As Secretary of State John F. Kerry hobbles off to Vienna on crutches this weekend for a final round of talks with Iran over a pact to prevent Tehran from developing a nuclear weapon, the administration is coming under growing pressure to pull back from the deal.
With a June 30 deadline looming for a final agreement requiring Iran to shelve development of a nuclear weapon for more than a decade in return for the U.S. and other nations lifting economic sanctions against it, the negotiators are close to an historic agreement.
"Some major problems exist which are still blocking the work,” Iran’s deputy foreign minister reportedly said Friday, “but in other areas we have made good progress."
Yet many Democratic and Republican lawmakers insist that — even if a final agreement somehow emerges and withstands congressional scrutiny — Iranian leaders cannot be trusted to keep their end of the bargain. Sens. Robert Menendez (D-N.J.) and Mark Kirk (R-Ill.) are among politicians so eager to scuttle the talks that they recently proposed legislation that would extend by 10 years a 1996 Iran sanctions law that includes nuclear-related provisions.

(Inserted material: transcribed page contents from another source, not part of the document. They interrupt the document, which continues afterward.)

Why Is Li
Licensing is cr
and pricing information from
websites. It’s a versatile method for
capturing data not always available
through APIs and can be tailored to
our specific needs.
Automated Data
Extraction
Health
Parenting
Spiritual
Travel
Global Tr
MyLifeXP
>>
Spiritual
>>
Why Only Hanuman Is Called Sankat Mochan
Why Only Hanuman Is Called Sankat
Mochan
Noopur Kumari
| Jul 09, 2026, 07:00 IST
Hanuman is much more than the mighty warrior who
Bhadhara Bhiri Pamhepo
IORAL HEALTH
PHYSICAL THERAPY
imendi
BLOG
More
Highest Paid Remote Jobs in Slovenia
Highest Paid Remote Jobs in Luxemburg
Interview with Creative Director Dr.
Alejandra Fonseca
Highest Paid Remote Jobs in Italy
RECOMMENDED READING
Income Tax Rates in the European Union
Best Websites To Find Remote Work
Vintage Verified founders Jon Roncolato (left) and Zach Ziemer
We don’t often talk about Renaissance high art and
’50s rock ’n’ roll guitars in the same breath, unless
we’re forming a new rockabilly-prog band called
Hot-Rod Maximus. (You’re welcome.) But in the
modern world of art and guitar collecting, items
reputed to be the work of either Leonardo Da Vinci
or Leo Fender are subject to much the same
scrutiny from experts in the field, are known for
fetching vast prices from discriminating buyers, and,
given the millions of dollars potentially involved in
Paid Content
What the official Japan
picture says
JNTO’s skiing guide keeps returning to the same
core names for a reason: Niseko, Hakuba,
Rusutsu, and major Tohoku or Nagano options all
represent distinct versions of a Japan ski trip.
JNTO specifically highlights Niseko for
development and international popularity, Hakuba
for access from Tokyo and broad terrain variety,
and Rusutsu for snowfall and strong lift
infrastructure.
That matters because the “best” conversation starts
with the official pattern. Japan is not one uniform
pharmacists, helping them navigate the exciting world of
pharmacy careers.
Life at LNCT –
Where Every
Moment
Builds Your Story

President Obama and Kerry, who is recovering from a broken leg suffered in a bicycle accident, argue that a negotiated agreement with Tehran and other countries is the best way to prevent a nuclear build-up in the Middle East and military conflict between Israel and Iran. But the administration has made numerous concessions since the nuclear talks first began two years ago. And even experts highly sympathetic to Obama’s efforts warn that Obama may be too eager to reach a final accord.
Most notably, five former members of the president’s inner circle of Iran advisers wrote an open letter this week expressing concern that the final agreement may fall short of meeting Obama’s own expressed standard of a good agreement. And they spelled out what they view as minimum requirements that Iran must agree to in the coming days in order for them to support it.

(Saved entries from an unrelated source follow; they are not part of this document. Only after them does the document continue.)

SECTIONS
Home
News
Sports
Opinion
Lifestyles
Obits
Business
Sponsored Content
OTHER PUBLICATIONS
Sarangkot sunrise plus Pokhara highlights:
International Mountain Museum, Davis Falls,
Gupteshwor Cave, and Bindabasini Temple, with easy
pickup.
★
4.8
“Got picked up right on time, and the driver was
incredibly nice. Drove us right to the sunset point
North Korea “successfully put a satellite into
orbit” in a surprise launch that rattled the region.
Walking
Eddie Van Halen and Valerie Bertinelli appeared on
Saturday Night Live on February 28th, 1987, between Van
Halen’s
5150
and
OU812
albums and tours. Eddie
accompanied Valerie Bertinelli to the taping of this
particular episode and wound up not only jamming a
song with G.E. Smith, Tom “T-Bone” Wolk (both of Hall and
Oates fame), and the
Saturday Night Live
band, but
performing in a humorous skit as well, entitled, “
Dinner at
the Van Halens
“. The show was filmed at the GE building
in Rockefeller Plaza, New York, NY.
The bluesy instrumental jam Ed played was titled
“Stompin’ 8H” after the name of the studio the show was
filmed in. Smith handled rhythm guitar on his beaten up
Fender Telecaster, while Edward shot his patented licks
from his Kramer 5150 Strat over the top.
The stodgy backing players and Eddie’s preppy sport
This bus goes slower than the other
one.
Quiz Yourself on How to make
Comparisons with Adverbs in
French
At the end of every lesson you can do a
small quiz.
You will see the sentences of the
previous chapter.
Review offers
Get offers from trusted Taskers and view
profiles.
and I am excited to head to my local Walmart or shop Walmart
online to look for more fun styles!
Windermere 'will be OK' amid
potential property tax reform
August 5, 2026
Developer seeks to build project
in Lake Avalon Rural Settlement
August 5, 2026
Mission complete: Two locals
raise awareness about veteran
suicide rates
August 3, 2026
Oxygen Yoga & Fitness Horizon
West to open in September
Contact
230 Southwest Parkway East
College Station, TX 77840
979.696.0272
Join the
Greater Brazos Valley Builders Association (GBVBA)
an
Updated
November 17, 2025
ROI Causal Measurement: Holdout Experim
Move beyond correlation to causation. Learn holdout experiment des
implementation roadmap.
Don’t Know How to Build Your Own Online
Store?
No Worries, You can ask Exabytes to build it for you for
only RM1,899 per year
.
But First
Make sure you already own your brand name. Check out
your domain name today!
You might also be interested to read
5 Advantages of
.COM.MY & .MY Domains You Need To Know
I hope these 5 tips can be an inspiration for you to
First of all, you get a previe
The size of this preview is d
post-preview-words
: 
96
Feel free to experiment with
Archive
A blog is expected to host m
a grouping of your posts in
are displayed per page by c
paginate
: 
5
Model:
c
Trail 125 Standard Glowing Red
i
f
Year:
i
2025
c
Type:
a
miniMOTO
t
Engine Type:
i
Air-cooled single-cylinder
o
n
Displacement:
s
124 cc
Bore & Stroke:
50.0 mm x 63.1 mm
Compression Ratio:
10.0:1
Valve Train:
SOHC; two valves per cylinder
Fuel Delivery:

“Most of us would have preferred a stronger agreement,” the letter said. “The agreement will not prevent Iran from having a nuclear weapons capability.... It will not require the dismantling of Iran’s nuclear enrichment infrastructure. It will however reduce that infrastructure for the next 10 to 15 years. And it will impose a transparency, inspection, and consequences regime with the goal of deterring and dissuading Iran from actually building a nuclear weapon.”
Among the authors of the letter: Dennis B. Ross, who supervised White House Iran policy during Obama’s first term; David H. Petraeus, the former C.I.A. director; Robert Einhorn, a former State Department expert on nuclear proliferation who helped devise sanctions against Iran; Gary Samore, Obama’s former chief adviser on nuclear policy; and Gen. James E. Cartwright, a former vice chairman of the Joint Chiefs of Staff.

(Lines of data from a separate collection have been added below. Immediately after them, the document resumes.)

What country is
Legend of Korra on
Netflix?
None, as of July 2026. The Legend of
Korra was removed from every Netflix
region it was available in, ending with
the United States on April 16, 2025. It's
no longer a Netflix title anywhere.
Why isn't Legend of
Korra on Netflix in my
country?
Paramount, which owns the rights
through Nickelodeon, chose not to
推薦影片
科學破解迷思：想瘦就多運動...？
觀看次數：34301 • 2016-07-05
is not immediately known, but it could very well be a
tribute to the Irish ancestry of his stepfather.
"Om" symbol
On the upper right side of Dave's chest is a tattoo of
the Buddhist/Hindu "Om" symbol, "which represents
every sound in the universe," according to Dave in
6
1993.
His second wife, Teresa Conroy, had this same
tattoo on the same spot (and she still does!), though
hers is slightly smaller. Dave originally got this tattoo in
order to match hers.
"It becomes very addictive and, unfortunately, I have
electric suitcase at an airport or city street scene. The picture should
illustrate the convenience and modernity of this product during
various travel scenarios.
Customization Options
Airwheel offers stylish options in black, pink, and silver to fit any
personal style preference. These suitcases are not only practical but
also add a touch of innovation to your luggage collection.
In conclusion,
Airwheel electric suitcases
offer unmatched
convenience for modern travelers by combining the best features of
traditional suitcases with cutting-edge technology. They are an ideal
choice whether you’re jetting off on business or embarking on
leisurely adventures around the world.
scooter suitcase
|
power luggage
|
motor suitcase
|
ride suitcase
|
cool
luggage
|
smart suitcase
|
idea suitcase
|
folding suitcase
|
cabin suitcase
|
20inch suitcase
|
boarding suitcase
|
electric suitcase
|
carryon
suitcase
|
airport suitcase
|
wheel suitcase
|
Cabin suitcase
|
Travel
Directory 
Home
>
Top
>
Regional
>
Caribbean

The biggest cause for alarm, for sure, was the inflammatory speech this week by Iran’s Supreme Leader, Ayatollah Ali Khamenei, drawing a number of red lines for the final round of negotiations that seriously undercut key elements of the tentative agreement reached in Switzerland April 2. In a televised speech, Khamenei insisted that the sanctions against his country be lifted before Iran starts to dismantle its nuclear infrastructure or allows inspections of nuclear and military sites. The Supreme Leader also backpedaled on a preliminary commitment to freeze Iran’s nuclear enrichment program for 10 years.
In short, he was verbally gutting the heart of the tentative agreement that his foreign minister, Mohammad Javad Zarif, had painstakingly hammered out with Kerry and other international leaders. Moreover, Khamenei will have more to say about whether to accept or reject a final agreement than any other leader in Iran. So whether or not he is bluffing, the Obama administration must be mindful that Iran can’t be counted on to live up to the terms of any deal that finally emerges — even if they can get the deal in writing.
There’s a growing consensus in Washington among politicians, think tank experts and pundits that no deal may be a lot better in the long run than a badly compromised agreement with a country whose leadership is divided and renowned for its ruthlessness and unpredictability.
And just as a reminder of who the U.S. is bargaining with, the State Department yesterday issued its latest assessment of Iran’s sorry record on human rights, noting that the government has “stifled dissent; arrested students, journalists and lawyers; and engaged in unlawful killings.”
One of those journalists is the Washington Post’s 39-year-old Tehran bureau chief, Jason Rezaian, who has been held in unspeakable prison conditions for the better part of a year on trumped up espionage charges.
“I can’t say that we have seen any meaningful improvement in the human rights situation in Iran,” Tom Malinowski, the assistant secretary of state for human rights, told reporters yesterday.